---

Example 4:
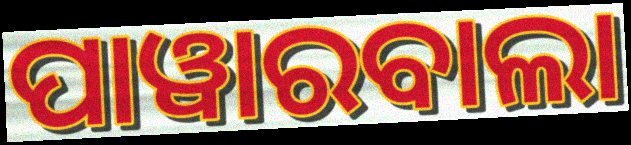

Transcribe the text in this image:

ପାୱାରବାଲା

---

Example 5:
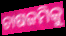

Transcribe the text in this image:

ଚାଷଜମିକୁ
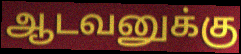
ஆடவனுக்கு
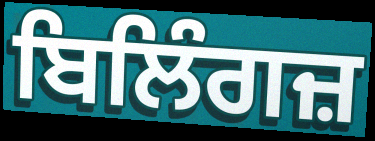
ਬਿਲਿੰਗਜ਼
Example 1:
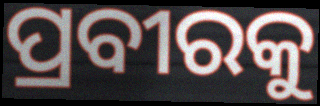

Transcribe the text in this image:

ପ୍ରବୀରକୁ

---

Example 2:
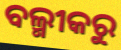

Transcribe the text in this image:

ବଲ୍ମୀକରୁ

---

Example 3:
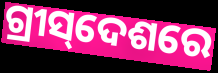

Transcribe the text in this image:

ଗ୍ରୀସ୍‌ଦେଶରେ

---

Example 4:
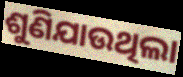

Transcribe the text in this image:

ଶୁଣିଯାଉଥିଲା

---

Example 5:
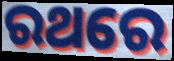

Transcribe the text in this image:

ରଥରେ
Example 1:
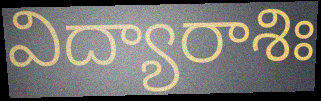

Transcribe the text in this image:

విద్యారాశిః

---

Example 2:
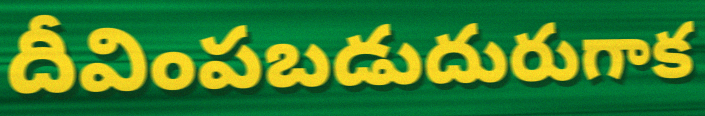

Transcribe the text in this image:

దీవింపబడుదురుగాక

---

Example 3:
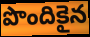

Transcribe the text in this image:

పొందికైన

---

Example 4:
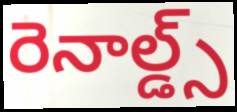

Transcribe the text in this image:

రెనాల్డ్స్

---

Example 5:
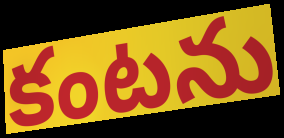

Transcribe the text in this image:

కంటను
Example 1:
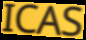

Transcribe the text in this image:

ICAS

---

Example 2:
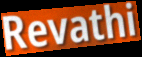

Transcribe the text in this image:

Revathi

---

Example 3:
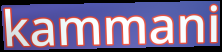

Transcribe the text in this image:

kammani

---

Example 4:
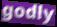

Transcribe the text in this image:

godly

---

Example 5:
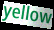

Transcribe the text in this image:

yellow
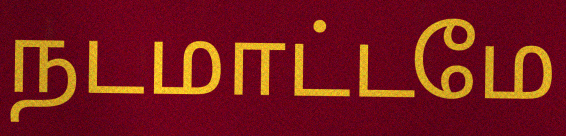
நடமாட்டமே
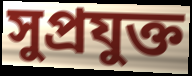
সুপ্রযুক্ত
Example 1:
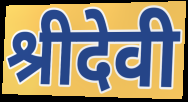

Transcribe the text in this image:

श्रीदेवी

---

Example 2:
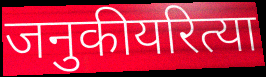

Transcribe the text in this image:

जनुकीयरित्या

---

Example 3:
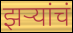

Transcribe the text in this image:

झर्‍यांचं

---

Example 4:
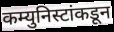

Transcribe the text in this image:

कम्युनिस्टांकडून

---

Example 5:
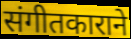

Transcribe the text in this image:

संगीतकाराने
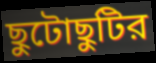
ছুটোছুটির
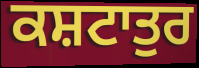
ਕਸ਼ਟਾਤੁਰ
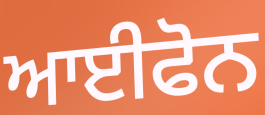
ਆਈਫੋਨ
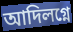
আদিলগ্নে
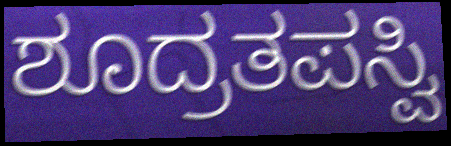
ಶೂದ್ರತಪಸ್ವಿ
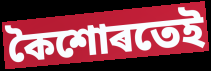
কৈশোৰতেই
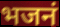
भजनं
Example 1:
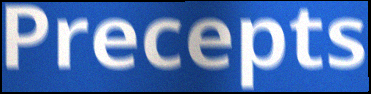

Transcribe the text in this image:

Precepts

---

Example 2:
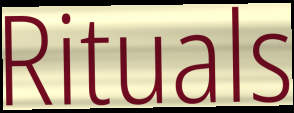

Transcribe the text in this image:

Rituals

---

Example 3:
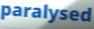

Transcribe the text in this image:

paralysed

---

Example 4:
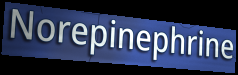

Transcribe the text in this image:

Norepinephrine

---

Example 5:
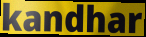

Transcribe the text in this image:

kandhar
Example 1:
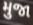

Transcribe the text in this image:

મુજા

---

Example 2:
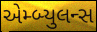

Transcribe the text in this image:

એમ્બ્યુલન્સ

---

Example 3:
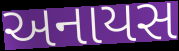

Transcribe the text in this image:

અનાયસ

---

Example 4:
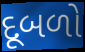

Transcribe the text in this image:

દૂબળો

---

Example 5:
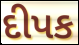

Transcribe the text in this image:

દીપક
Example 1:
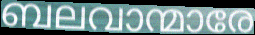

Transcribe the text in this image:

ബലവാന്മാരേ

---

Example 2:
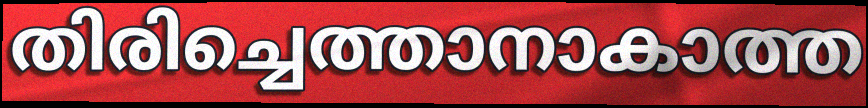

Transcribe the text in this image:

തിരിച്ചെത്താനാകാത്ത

·····

## TASK STATEMENT
Output the listing exactly. Leave out any image.

## ANSWER FOR THE TASK
---

Example 4:

Transcribe the text in this image:

ପାୱାରବାଲା

---

Example 5:

Transcribe the text in this image:

ଚାଷଜମିକୁ
ஆடவனுக்கு
ਬਿਲਿੰਗਜ਼
Example 1:

Transcribe the text in this image:

ପ୍ରବୀରକୁ

---

Example 2:

Transcribe the text in this image:

ବଲ୍ମୀକରୁ

---

Example 3:

Transcribe the text in this image:

ଗ୍ରୀସ୍‌ଦେଶରେ

---

Example 4:

Transcribe the text in this image:

ଶୁଣିଯାଉଥିଲା

---

Example 5:

Transcribe the text in this image:

ରଥରେ
Example 1:

Transcribe the text in this image:

విద్యారాశిః

---

Example 2:

Transcribe the text in this image:

దీవింపబడుదురుగాక

---

Example 3:

Transcribe the text in this image:

పొందికైన

---

Example 4:

Transcribe the text in this image:

రెనాల్డ్స్

---

Example 5:

Transcribe the text in this image:

కంటను
Example 1:

Transcribe the text in this image:

ICAS

---

Example 2:

Transcribe the text in this image:

Revathi

---

Example 3:

Transcribe the text in this image:

kammani

---

Example 4:

Transcribe the text in this image:

godly

---

Example 5:

Transcribe the text in this image:

yellow
நடமாட்டமே
সুপ্রযুক্ত
Example 1:

Transcribe the text in this image:

श्रीदेवी

---

Example 2:

Transcribe the text in this image:

जनुकीयरित्या

---

Example 3:

Transcribe the text in this image:

झर्‍यांचं

---

Example 4:

Transcribe the text in this image:

कम्युनिस्टांकडून

---

Example 5:

Transcribe the text in this image:

संगीतकाराने
ছুটোছুটির
ਕਸ਼ਟਾਤੁਰ
ਆਈਫੋਨ
আদিলগ্নে
ಶೂದ್ರತಪಸ್ವಿ
কৈশোৰতেই
भजनं
Example 1:

Transcribe the text in this image:

Precepts

---

Example 2:

Transcribe the text in this image:

Rituals

---

Example 3:

Transcribe the text in this image:

paralysed

---

Example 4:

Transcribe the text in this image:

Norepinephrine

---

Example 5:

Transcribe the text in this image:

kandhar
Example 1:

Transcribe the text in this image:

મુજા

---

Example 2:

Transcribe the text in this image:

એમ્બ્યુલન્સ

---

Example 3:

Transcribe the text in this image:

અનાયસ

---

Example 4:

Transcribe the text in this image:

દૂબળો

---

Example 5:

Transcribe the text in this image:

દીપક
Example 1:

Transcribe the text in this image:

ബലവാന്മാരേ

---

Example 2:

Transcribe the text in this image:

തിരിച്ചെത്താനാകാത്ത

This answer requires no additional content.